On the other hand, suppose that $\det(A)>0$ then if $E$ is an elementary matrix (corresponding to a row operation) then define $\varphi(t)=((1-t)I+tE)A$ for $0\leq t \leq 1$. It is continuous and its image is in $GL_n(\mathbb{R})$ if $((1-t)I+tE)$ is always invertible. This is for true if E is a multiplication by a positive scalar or if it is an addition of one row to another, but not true for multiplication by a negative scalar, or switching rows.

Show that if $\det(A)>0$ then you can use such elementary matrices to go from $A$ to $I.$

This shows that your $H$ is just all the matrices with positive determinant.

Answer 2

${\rm GL}_n({\bf R})$ has at least two connected components. It is disconnected by the continuous function $f: {\rm GL}_n({\bf R})\rightarrow \{-1, 1\}$ defined by $f(T) = \det(T)/|\det(T)|$. Since ${\rm GL}_n({\bf R})$ is a manifold, it is locally path connected. Therefore, it path components coincide with its connected component.

You can find a detailed proof that the matrices of positive determinant are connected in Lee, J., {\it Introduction to Smooth Manfolds}, on page 236. This requires a little exercise in the analysis of the Graham-Schmidt orthonormalization procedure to produce a path connecting any matrix with positive determinant to the identity.

Switching the first two rows of a matrix defines a homeomorphism of the general linear group onto itself. It maps the matrices of positive determinant homeomorphically onto those of negative determinant. Therefore we have exactly two connected components.

Answer 3

Here's another proof.

Since $Gl = GL_n(\mathbb{R})$ is an open subset of $\mathbb{R}^{n^2}$, it is naturally a smooth manifold. Hence, the path components are the same as the components of it. Further, since multiplication and inverses can be written as polynomials in the entries of the matrix, these operations are continuous (smooth in fact).

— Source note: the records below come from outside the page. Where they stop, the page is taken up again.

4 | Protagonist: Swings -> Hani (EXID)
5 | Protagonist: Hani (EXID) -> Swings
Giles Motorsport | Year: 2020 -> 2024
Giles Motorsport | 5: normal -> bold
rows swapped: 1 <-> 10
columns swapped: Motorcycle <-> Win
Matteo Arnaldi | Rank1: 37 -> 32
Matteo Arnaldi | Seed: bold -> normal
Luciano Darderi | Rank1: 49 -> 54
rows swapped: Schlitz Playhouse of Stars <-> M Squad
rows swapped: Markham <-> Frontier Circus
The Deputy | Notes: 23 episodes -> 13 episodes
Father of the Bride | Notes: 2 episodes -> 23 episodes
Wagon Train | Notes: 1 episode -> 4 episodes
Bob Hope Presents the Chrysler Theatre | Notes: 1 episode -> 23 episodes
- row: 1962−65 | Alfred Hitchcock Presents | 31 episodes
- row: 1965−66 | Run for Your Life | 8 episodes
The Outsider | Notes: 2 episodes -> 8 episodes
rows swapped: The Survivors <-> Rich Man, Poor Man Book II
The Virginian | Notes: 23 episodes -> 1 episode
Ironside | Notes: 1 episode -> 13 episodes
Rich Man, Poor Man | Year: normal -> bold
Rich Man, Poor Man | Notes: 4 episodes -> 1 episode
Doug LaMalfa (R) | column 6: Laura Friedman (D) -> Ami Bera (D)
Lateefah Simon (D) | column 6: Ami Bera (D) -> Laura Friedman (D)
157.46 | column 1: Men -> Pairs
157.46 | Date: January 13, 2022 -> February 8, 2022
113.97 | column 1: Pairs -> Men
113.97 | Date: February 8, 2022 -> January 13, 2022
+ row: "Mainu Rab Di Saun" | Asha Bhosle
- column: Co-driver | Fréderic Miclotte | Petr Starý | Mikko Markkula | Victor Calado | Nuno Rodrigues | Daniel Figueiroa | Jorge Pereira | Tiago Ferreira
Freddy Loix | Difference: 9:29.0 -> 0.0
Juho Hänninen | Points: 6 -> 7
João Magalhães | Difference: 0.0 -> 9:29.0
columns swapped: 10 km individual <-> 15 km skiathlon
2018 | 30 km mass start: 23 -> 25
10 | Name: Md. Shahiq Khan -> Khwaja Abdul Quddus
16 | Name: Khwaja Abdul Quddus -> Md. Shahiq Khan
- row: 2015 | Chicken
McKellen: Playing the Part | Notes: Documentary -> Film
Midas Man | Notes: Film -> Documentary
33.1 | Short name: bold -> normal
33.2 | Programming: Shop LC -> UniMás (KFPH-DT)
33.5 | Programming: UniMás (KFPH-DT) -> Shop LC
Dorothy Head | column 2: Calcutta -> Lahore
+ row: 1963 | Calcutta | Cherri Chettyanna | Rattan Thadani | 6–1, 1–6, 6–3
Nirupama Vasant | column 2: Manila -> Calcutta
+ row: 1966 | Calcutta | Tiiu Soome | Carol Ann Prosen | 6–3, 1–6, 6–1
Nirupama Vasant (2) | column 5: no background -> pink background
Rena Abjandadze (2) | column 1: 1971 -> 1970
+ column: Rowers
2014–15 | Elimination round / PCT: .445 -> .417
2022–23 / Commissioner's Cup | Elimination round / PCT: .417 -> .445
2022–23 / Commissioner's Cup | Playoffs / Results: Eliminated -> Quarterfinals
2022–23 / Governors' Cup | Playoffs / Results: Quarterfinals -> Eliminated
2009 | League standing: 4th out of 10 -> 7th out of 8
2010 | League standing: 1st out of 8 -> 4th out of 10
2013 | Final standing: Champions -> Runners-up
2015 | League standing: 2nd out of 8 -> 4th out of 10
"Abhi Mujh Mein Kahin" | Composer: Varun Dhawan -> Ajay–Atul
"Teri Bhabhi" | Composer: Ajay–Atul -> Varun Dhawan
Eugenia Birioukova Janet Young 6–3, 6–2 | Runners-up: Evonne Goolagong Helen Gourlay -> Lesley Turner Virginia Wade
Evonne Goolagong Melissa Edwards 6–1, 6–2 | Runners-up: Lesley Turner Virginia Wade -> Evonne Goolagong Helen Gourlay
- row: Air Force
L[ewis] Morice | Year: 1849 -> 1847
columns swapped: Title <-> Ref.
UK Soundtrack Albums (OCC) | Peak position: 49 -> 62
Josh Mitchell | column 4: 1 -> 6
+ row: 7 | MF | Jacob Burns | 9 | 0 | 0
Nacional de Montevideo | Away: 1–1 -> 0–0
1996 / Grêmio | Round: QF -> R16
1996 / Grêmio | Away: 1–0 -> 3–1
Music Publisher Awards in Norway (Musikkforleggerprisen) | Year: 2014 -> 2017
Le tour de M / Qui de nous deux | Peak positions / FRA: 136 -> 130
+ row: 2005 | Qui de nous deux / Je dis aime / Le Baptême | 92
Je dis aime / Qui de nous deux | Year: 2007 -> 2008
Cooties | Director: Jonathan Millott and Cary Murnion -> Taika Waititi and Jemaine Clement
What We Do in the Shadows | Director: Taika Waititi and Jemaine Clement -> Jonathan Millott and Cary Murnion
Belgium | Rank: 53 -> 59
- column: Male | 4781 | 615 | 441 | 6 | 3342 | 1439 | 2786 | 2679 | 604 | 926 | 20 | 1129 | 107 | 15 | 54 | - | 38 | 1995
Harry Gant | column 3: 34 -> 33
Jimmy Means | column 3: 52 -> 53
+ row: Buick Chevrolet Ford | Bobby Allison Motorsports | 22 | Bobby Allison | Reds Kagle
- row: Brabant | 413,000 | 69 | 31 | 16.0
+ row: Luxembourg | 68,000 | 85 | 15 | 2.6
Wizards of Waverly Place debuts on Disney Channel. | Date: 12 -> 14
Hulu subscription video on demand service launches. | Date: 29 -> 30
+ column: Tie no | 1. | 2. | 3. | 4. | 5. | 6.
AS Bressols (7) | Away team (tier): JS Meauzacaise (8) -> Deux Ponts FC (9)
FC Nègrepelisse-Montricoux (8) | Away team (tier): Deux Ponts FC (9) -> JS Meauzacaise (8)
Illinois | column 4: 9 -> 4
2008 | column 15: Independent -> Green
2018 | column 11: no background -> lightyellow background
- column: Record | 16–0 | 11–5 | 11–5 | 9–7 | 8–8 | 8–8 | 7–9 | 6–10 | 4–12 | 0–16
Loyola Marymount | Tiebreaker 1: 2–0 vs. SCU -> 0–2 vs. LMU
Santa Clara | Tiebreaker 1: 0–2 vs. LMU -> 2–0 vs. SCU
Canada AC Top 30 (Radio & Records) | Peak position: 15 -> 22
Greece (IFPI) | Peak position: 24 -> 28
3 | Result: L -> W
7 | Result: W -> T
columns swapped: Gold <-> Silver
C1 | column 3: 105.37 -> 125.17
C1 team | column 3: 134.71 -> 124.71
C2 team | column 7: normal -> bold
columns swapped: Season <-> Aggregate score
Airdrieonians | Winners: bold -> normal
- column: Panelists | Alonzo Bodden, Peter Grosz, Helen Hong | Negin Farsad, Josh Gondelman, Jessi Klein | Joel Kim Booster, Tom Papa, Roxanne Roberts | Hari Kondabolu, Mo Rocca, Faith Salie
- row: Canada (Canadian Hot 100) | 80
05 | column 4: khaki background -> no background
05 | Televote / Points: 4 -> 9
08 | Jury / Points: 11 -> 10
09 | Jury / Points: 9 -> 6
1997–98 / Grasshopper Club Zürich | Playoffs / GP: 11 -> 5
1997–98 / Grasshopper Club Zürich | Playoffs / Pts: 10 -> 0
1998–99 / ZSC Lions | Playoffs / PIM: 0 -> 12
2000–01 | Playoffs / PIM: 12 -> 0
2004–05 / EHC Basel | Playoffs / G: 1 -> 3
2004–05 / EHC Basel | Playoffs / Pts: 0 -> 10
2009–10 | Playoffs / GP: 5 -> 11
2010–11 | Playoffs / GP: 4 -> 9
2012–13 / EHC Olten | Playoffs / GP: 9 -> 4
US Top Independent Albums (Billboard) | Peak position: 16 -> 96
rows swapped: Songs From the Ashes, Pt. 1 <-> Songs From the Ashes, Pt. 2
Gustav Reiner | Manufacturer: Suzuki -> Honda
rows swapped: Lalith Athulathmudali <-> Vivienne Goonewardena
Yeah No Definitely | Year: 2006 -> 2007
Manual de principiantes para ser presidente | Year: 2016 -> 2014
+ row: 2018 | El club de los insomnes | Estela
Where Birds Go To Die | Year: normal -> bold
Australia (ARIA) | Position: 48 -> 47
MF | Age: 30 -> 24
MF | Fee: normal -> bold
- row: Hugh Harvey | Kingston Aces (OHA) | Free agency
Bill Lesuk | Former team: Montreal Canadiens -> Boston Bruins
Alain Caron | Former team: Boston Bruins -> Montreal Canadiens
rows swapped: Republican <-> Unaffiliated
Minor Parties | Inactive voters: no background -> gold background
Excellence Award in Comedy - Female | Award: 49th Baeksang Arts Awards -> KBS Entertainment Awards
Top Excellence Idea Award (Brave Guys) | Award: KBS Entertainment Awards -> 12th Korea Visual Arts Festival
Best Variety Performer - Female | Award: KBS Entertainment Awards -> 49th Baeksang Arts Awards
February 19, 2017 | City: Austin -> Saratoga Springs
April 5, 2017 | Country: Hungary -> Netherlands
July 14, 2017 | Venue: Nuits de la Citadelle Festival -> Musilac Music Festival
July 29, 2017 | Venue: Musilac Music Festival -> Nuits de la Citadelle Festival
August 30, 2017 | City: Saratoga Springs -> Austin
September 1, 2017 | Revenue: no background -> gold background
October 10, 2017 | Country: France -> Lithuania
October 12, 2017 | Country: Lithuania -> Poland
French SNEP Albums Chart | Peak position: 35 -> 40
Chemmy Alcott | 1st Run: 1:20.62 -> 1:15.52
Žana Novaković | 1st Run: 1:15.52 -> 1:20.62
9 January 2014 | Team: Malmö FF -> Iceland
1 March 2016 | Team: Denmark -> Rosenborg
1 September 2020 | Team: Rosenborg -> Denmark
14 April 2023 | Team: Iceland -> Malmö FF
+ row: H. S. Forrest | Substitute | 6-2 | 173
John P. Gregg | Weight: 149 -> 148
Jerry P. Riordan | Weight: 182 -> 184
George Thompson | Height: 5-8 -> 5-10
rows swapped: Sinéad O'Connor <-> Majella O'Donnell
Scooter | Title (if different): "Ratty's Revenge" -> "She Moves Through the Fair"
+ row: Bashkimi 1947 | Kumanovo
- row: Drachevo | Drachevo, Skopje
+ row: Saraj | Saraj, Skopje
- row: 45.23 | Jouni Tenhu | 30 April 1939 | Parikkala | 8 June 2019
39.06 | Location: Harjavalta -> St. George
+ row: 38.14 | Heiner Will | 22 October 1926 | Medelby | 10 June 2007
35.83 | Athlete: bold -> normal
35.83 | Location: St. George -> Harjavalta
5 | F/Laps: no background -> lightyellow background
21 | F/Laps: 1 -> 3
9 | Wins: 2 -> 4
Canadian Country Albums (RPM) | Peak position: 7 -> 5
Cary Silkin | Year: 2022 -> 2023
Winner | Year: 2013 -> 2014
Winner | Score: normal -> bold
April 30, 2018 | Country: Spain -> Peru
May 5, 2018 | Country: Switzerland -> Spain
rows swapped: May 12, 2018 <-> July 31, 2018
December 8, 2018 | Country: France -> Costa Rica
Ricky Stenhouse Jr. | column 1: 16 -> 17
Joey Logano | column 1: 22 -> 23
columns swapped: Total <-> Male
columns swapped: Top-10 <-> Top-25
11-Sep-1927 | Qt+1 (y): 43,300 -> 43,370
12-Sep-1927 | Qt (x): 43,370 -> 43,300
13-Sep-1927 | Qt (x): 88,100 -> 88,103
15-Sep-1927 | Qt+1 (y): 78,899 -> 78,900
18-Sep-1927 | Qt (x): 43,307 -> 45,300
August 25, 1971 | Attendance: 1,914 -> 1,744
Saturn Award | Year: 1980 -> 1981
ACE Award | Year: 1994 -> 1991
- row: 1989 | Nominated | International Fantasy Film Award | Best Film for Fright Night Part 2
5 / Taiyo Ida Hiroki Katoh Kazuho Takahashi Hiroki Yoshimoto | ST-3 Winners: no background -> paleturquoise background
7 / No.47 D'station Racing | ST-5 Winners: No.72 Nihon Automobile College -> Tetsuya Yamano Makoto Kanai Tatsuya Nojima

$H$ is clearly the path component of $Gl$, by the above, it's actually a component in the usual sense.

Now, fix $h\in H$ and consider the map $L_h:Gl\rightarrow Gl$ sending $A$ to $hA$. This is continuous by the above, so it sends components to components. Where does it send $H$? Well, since $I\in H$, we see that $L_h I = hI = h$, so $L_h$ sends one point in $H$ to another point in $H$. It follows that $L_h$ sends all of $H$ into itself.

This shows that $H$ is closed under multiplication.

What about inverses?

Well, first note that $L_h$ is a homeomorphism because it has inverse $L_h^{-1} = L_{h^{-1}}$. This shows that the ONLY component it sends onto $H$ is $H$. Let $X$ be the component of $Gl$ containing $h^{-1}$. Then we know $L(X) \subseteq H$ since $h^{-1}\in X$ and $L_h h^{-1} = hh^{-1} = Id\in H$. This implies that $X = H$, i.e., that $h^{-1}\in H$. So, $H$ is closed under inverses.

We have now shown that $H$ is a subgroup - now we need only show it's normal.

So, let $\in Gl$. Consider the map $C_g:Gl\rightarrow Gl$ sending $A$ to $hAh^{-1}$. As above, this map is continuous. So, it sends components to components. Where does it send $H$? Well, $I\in H$ and $C_g(I) = gIg^{-1} = I$, so it sends $H$ to $H$, that is, $C_g(H)\subseteq H$. But $C_g(H) = gHg^{-1}$, so $H$ is normal.

(Incidentally, what I really proved is the following: Let $G$ be any Lie group. Let $G_0$ be the identity path component of $G$. Then $G_0$ is a normal subgroup of $G$. More generally, if $G$ is a topological group such that components and path components agree, this works. I'm not sure whether or not $G$ is a topological group implies the components and path components agree, though).